→ **Excerpt**:
***
Posted by: Glyn Moody


Open Access is a movement that works for the free online availability of research materials. As one of the best short introductions to the subject explains:

Open-access (OA) literature is digital, online, free of charge, and free of most copyright and licensing restrictions. What makes it possible is the internet and the consent of the author or copyright-holder.

In most fields, scholarly journals do not pay authors, who can therefore consent to OA without losing revenue. In this respect scholars and scientists are very differently situated from most musicians and movie-makers, and controversies about OA to music and movies do not carry over to research literature.

OA is entirely compatible with peer review, and all the major OA initiatives for scientific and scholarly literature insist on its importance. Just as authors of journal articles donate their labor, so do most journal editors and referees participating in peer review.

OA literature is not free to produce, even if it is less expensive to produce than conventionally published literature. The question is not whether scholarly literature can be made costless, but whether there are better ways to pay the bills than by charging readers and creating access barriers. Business models for paying the bills depend on how OA is delivered.

One very good reason for not just asking for open access but demanding it, is that a great proportion of academic research is funded by the taxpayer, and if we're paying for this stuff, it's not unreasonable to expect to be able to see it. And yet until recently, we not only paid for the research, we had to pay to see it in the form of subscriptions to academic journals.

At first sight, the relevance of open access to enterprise open source may not be immediately obvious. But the links between open access and open source are strong, as, as I've detailed elsewhere:

The parallels between this movement - what has come to be known as “open access” – and open source are striking. For both, the ultimate wellspring is the Internet, and the new economics of sharing that it enabled. Just as the early code for the Internet was a kind of proto-open source, so the early documentation – the RFCs – offered an example of proto-open access. And for both their practitioners, it is recognition – not recompense – that drives them to participate.

More generally, as open access spreads, it carries with it a greater appreciation for the idea of openness and the benefits that accrue by sharing. In this sense, open access can help open source take root in environments where it is currently ignored or poorly understood.

If you're not familiar with this important area, today would be a good day to investigate: it's officially Open Access Day.
***
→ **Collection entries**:

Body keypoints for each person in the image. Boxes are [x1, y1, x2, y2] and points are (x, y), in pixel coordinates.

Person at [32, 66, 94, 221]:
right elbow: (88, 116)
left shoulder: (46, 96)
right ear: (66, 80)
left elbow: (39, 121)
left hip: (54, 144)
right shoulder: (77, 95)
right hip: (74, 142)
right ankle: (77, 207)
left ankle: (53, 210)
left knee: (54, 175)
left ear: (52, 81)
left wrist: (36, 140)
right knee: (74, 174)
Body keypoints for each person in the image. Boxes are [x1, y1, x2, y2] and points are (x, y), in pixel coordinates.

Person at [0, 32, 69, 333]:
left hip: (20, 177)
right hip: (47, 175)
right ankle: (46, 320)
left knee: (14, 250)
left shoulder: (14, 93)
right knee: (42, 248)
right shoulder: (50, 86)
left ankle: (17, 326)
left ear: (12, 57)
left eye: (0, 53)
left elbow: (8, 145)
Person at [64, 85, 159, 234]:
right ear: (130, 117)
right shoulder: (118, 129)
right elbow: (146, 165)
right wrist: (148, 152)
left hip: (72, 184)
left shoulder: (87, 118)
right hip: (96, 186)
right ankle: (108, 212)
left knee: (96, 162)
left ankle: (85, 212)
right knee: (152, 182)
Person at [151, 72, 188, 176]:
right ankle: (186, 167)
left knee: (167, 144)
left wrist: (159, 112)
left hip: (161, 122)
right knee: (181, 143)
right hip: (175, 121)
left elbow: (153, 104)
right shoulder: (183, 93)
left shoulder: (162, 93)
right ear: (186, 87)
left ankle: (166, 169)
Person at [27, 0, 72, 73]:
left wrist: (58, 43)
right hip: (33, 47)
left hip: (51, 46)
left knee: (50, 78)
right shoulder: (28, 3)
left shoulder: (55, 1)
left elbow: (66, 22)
***
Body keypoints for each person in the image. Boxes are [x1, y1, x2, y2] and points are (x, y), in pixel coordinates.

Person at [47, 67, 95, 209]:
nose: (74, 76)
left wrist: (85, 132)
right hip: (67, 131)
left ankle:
***
According to the excerpt on open access, what drives practitioners of both open access and open source to participate? The collection entries are drawn from a separate source.

→ **Answer for the task**: Recognition, not recompense, drives them to participate.